Warum junge Frauen plötzlich Glatze tragen

17. Juli 2026 , 06:00 Uhr

Der US-amerikanische Rapper Pitbull trägt schon fast immer Glatze. Jetzt tun es auch seine Fans - mit großer Ambition.

Der amerikanische US-Rapper Pitbull aka Mr. Worldwide erlebt gerade einen Hype. Das liegt am Comeback der 2000er, an Pitbulls Klassikern wie «Hotel Room Service» oder «Timber», die bei vielen Millennials nostalgische Erinnerungen an verschwitzte Clubnächte hervorrufen. Das liegt aber auch an Pitbulls Frisur, beziehungsweise seiner Nicht-Frisur: Der Rapper trägt Glatze – und viele seiner Fans tun es inzwischen auch. 

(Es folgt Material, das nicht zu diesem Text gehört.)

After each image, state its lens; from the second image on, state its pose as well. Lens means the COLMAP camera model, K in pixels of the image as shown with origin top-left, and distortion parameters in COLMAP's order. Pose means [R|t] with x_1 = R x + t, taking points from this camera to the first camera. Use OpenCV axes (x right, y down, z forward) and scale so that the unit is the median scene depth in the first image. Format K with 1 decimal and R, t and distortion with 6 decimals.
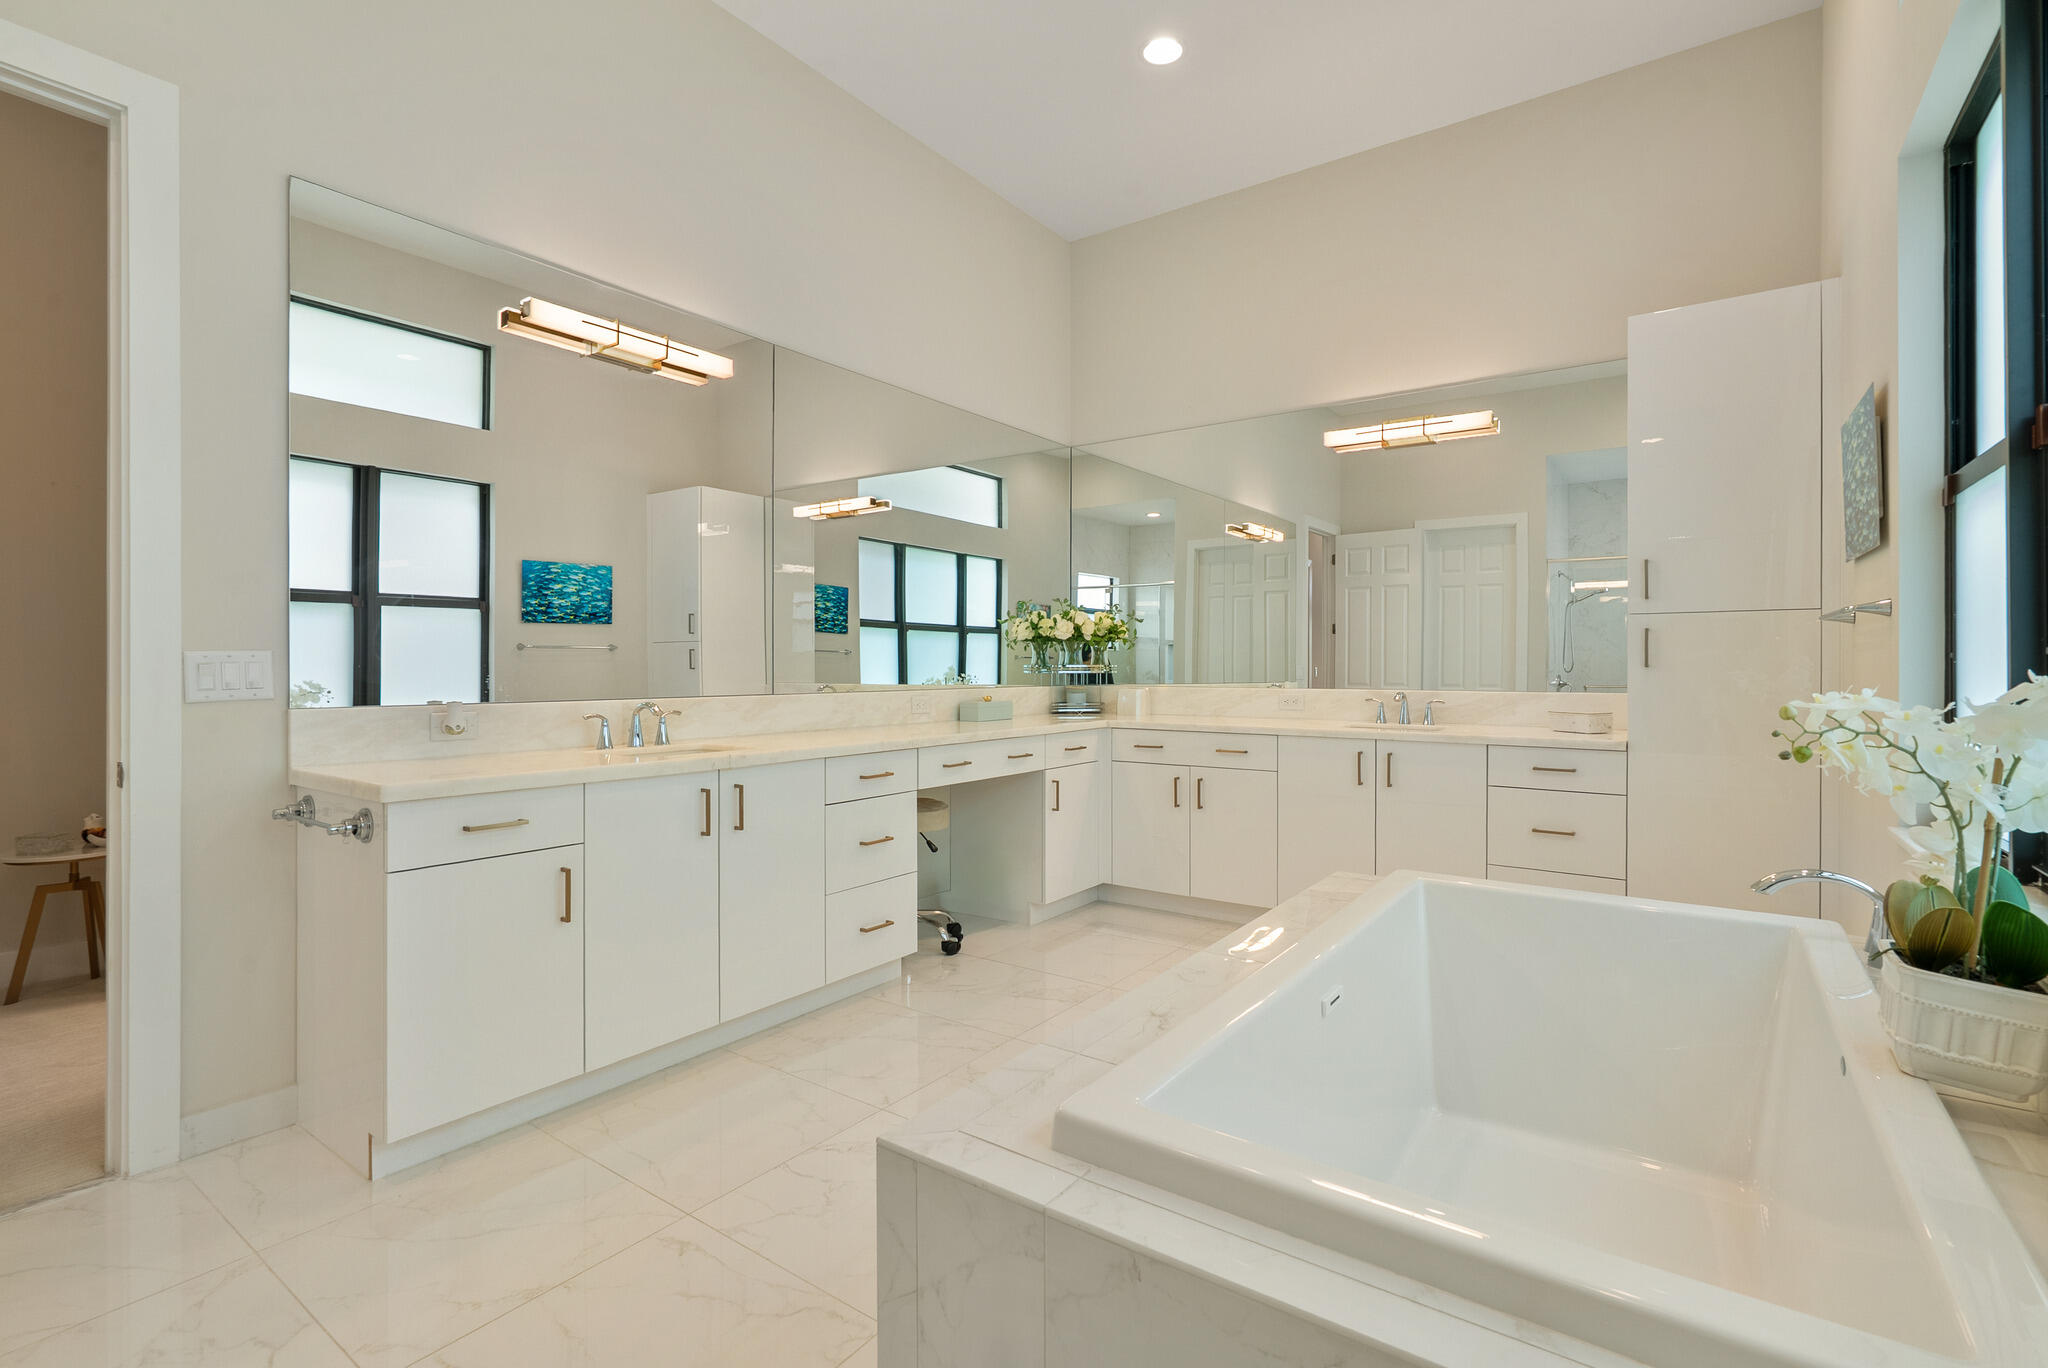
lens RADIAL K [[924.3, 0, 1025.6], [0, 924.3, 666.1], [0, 0, 1]] dist [-0.002175, 0.000233]
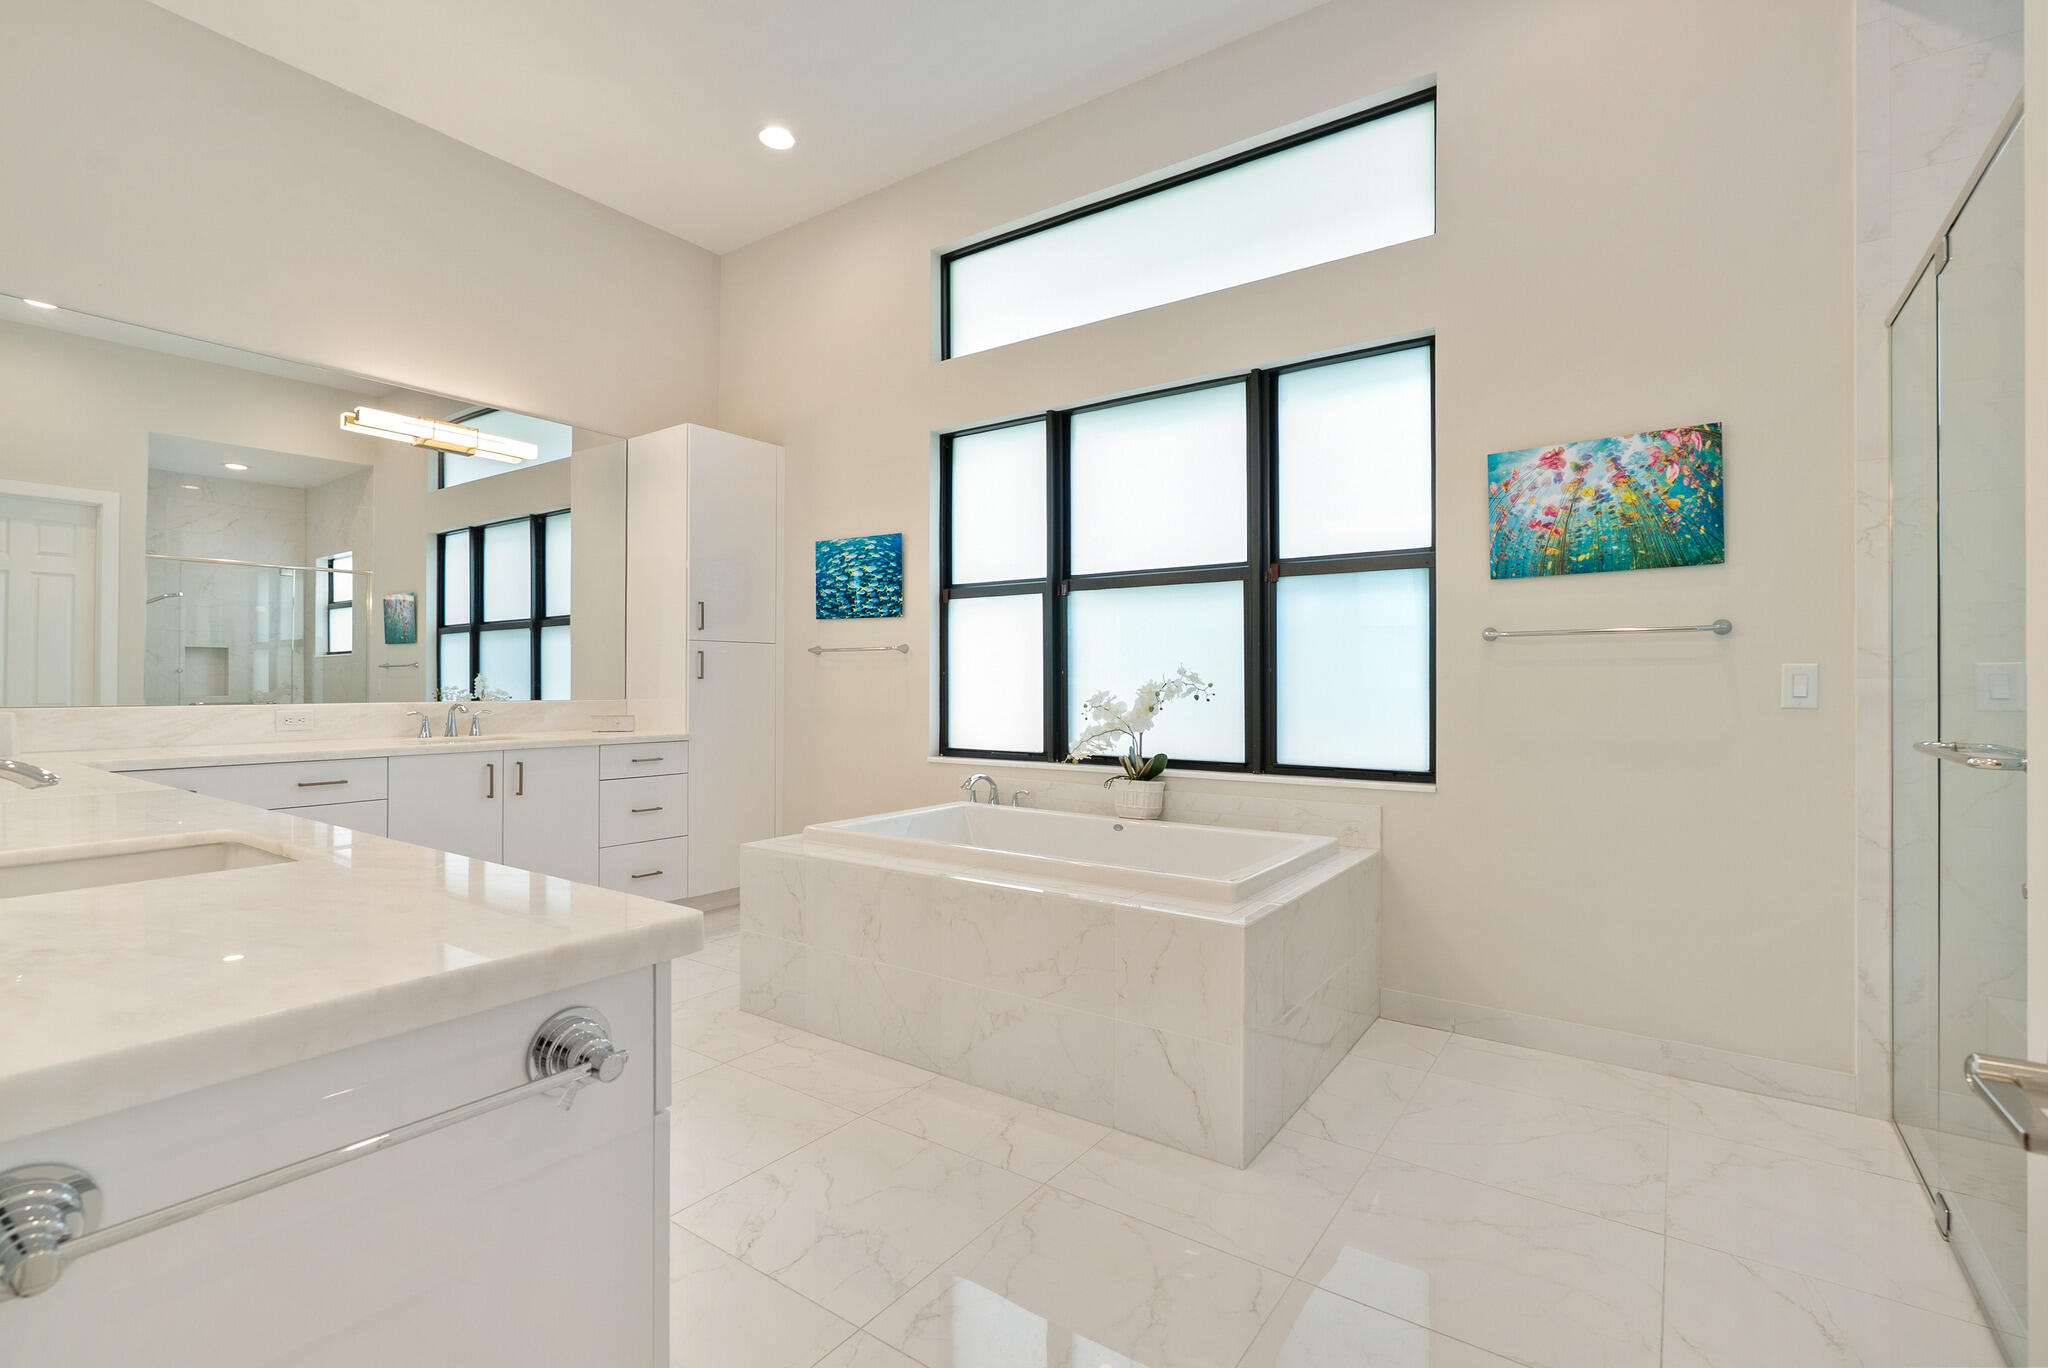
lens RADIAL K [[928.7, 0, 1024.0], [0, 928.7, 684.0], [0, 0, 1]] dist [-0.043750, 0.000021]
pose [[-0.001975, -0.001738, 0.999997, -0.458922], [-0.001110, 0.999998, 0.001736, 0.004230], [-0.999997, -0.001106, -0.001977, 0.329211]]
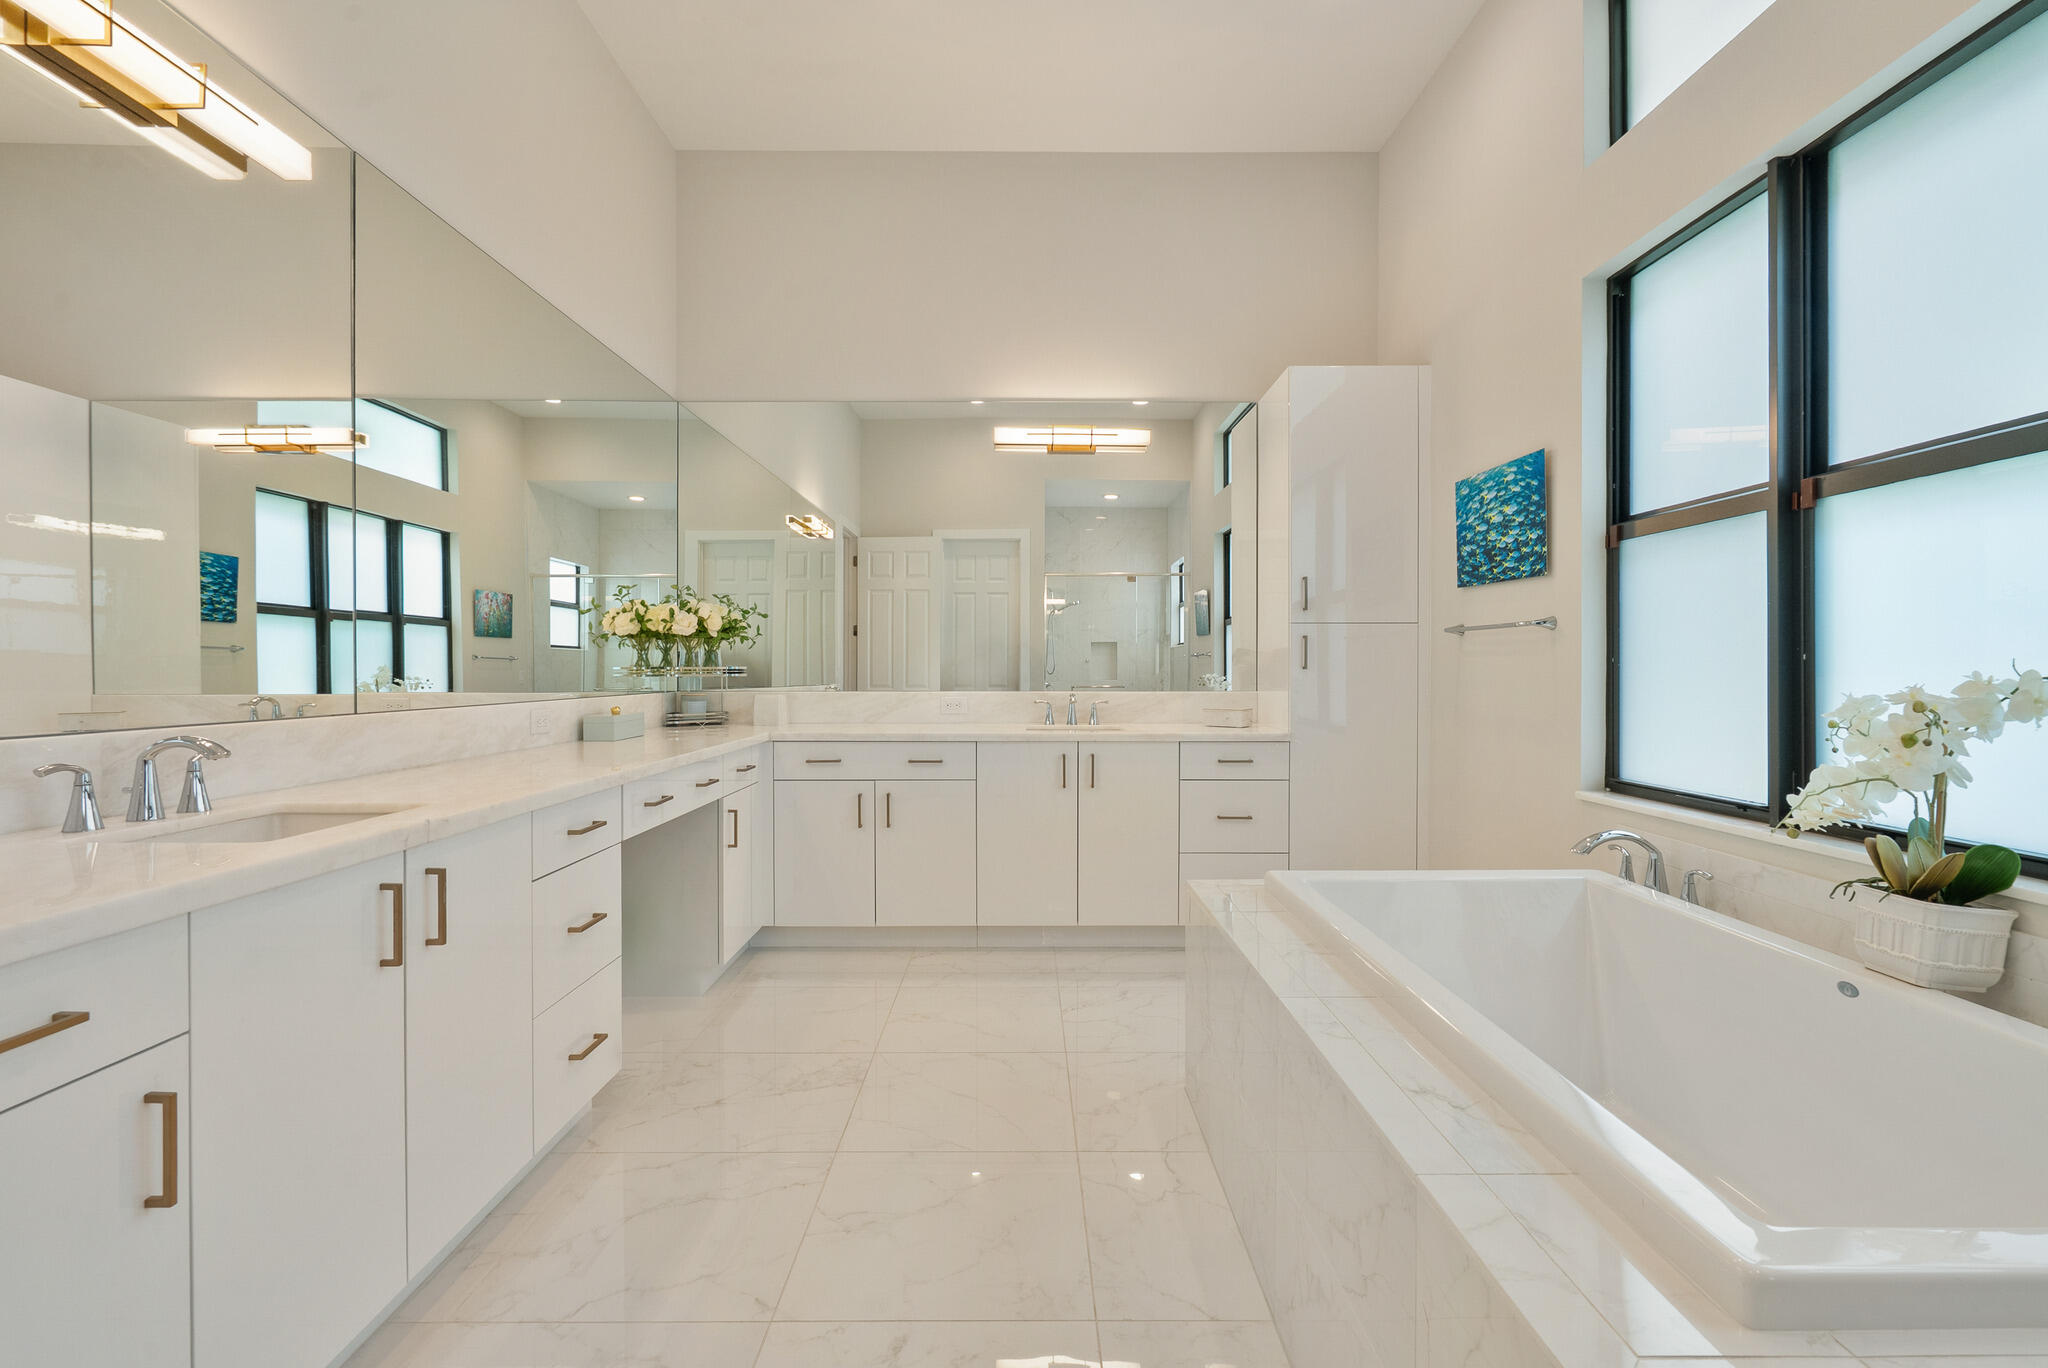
lens RADIAL K [[923.9, 0, 1022.9], [0, 923.9, 675.9], [0, 0, 1]] dist [-0.003222, 0.000473]
pose [[0.814835, -0.006166, 0.579660, -0.187870], [0.001646, 0.999964, 0.008323, 0.000248], [-0.579690, -0.005828, 0.814816, 0.163821]]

Auf den Konzerten des in Miami geborenen Musikers, der eigentlich Armando Christian Pérez heißt, hat sich ein ungewöhnlicher Dresscode eingebürgert: Die Fans verkleiden sich als Pitbull und tragen weißes Hemd, Sonnenbrille, schwarze Krawatte und Glatzenkappe. Einige mahlen sich ein Ziegenbärtchen auf.

So viele Glatzenkappen wie noch nie

Bei einem Konzert während des British Summer Time Festivals im Londoner Hyde Park am 10. Juli wurde sogar ein Weltrekord aufgestellt. Nach Angaben des Guinness Buch der Rekorde war es die größte Versammlung an Menschen mit Glatzenkappen. Rund 22.100 Menschen beteiligten sich demnach. «We did it Bald-Es» (Wir haben es geschafft Bald-Es), rief der Musiker seinen Fans von der Bühne aus begeistert zu. Bald-Es ist eine Selbstbezeichnung der Fans und eine Anspielung auf das englische Wort «Baldies» für Glatzköpfe. 

Der Trend macht sich auch beim Kostümgeschäft Deiters bemerkbar. Seit letztem Jahr gebe es eine erhöhte Nachfrage an Glatzenperücken, sagte Inhaber Herbert Geiss der Deutschen Presse-Agentur. Das Unternehmen sei davon extrem überrascht gewesen. Vor allem bei jungen Frauen seien die Fake-Glatzen beliebt. «Dass der Trend sich in diesem Jahr so fortführt, freut uns sehr. Wir haben genug „Glatzen“ und die passenden Outfits da», so Geiss.

Wer sich für Pitbulls Auftritte am Samstag auf dem Lollapalooza-Festival in Berlin oder am Sonntag in Düsseldorf im Rahmen seiner «I’m Back Tour» also noch ausrüsten will, hat gute Chancen. Ob der Weltrekord aus London geknackt werden kann?